There are a lot of these types of little things that contribute to making Blackwind a somewhat difficult game at times. In a vacuum, that’s not an inherently negative characteristic, but in this case, much of the difficulty comes at the expense of the game rather than as part of a learning process. Most instances where I had to retry a battle multiple times over ended not because I learned the enemy patterns or how to best tackle a fight, but rather because I found a way to break the encounter. Especially in the late game, I often found myself looking for ways to work against Blackwind rather than with it. It’s also hurt by some severely inadequate checkpoints, which often send you back to a spot far earlier than necessary and make you replay sections you’ve already beaten or solved for no particular purpose.

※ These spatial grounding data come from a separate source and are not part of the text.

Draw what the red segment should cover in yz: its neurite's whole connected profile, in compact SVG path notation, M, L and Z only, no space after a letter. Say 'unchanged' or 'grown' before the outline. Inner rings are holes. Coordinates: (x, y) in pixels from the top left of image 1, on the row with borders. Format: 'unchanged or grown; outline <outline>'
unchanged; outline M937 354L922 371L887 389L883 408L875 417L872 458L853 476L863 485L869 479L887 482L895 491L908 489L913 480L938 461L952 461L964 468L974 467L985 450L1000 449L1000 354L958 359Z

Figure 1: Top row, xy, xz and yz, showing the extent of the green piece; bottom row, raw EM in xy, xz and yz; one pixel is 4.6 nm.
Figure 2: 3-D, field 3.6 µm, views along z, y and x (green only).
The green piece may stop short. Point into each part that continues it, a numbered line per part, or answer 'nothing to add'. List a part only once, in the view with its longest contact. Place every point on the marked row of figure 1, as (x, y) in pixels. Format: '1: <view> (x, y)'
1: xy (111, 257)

Outside of combat, Blackwind also contains a handful of puzzles that either involve you trying to unlock a specific series of doors or open a path to a new area. Like the combat, these puzzles are passable on a foundational level, especially the ones that see you running through corridors looking for a key or passcode, as they’re usually somewhat interesting to solve. But the issue with many of the puzzles, as well as in the rest of the game, is a severe lack of signposting. I found myself more than once running around multiple of the somewhat colorfully diverse, if not incredibly pleasing to the eye, large areas looking for a path forward for close to half an hour because the game has no objective markers, nor can you look at any minimaps in more detail than in the corner of the screen. It also suffers that the environments, especially indoors, are highly uniform, so aside from a few landmarks, it’s very hard to tell where you are in relation to anything else.

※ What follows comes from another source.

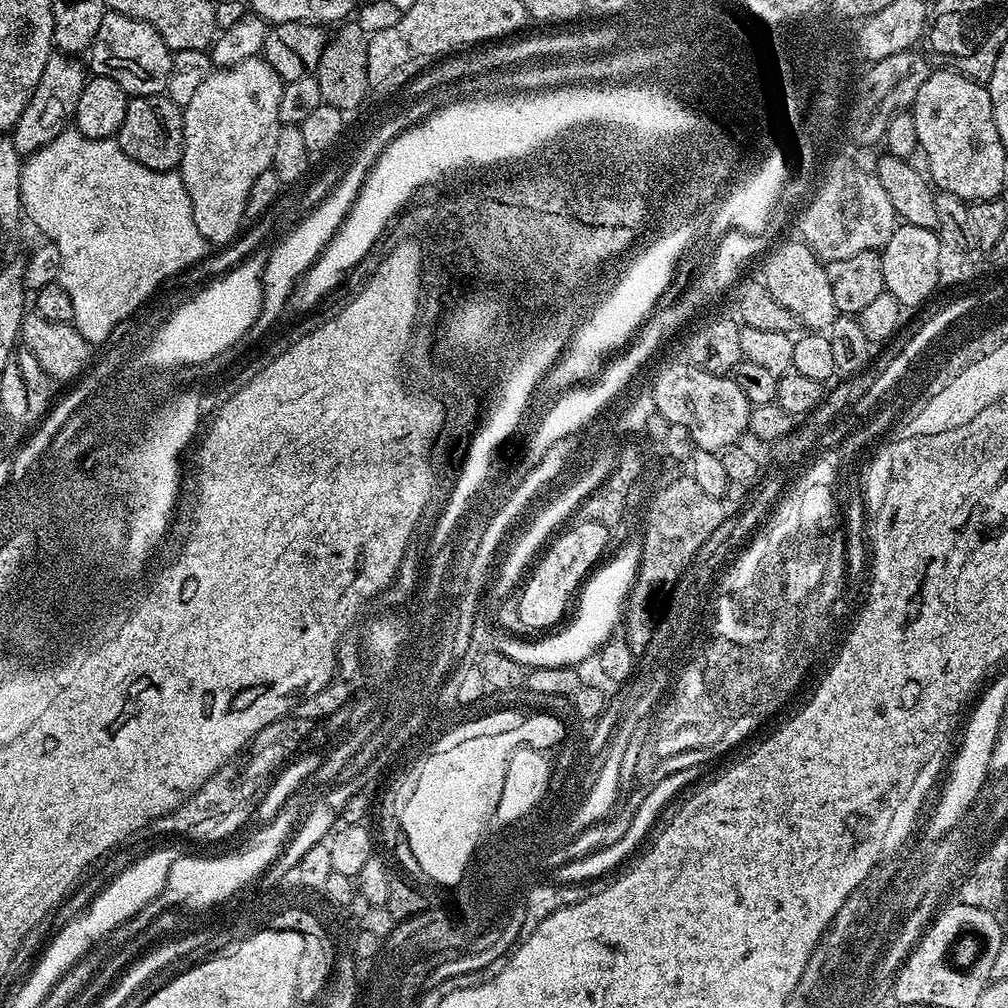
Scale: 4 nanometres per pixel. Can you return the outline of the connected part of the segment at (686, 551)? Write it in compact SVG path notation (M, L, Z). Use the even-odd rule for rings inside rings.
M687 474L677 480L670 479L647 501L648 513L644 516L644 536L640 540L640 565L636 580L628 591L622 613L622 637L631 648L639 651L647 644L651 632L649 609L655 594L670 586L678 574L686 571L688 564L707 538L722 526L730 515L730 508L721 497L711 496Z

It’s also worth a mention that while the fixed camera is an interesting idea, it frequently works against the game’s best interests. While this should allow a clear visual opportunity to showcase the next steps or points of interest, more frequently it just makes it more difficult to see off-screen enemies or other paths forward. Plus, more than a few times I had camera malfunctions, showing me areas I was likely not meant to see, not to mention a handful of times I fell through the world. I like the idea of the fixed camera in concept, but on the tenth time of running into a mine that Jimmy could’ve likely seen but I couldn’t given the camera’s positioning, it began to test my patience.
"Blackwind doesn’t feel like it’s as fleshed out as it should be. Some of its ideas could be interesting in better, more focused and balanced games, but in the way they come together here, my main feeling was frustration, and for a game as lighthearted and colorful as this, that’s a dizzying disappointment."
Blackwind doesn’t feel like it’s as fleshed out as it should be. Some of its ideas could be interesting in better, more focused and balanced games, but in the way they come together here, my main feeling was frustration, and for a game as lighthearted and colorful as this, that’s a dizzying disappointment. What it does right is vastly outweighed by the laundry list of issues small and large that contribute to its overarching feeling of a lack of balance and a dearth of silver linings. There may have been a strong vision for what Blackwind could have been at one point, but it didn’t show up in the final product.
This game was reviewed on the Xbox Series X.
Some good puzzles; Some interesting combat; Some funny lines.
Minimal signposting; Lack of any moral thematic discussion; Unbalanced combat; Messy camera; Inadequate checkpoints.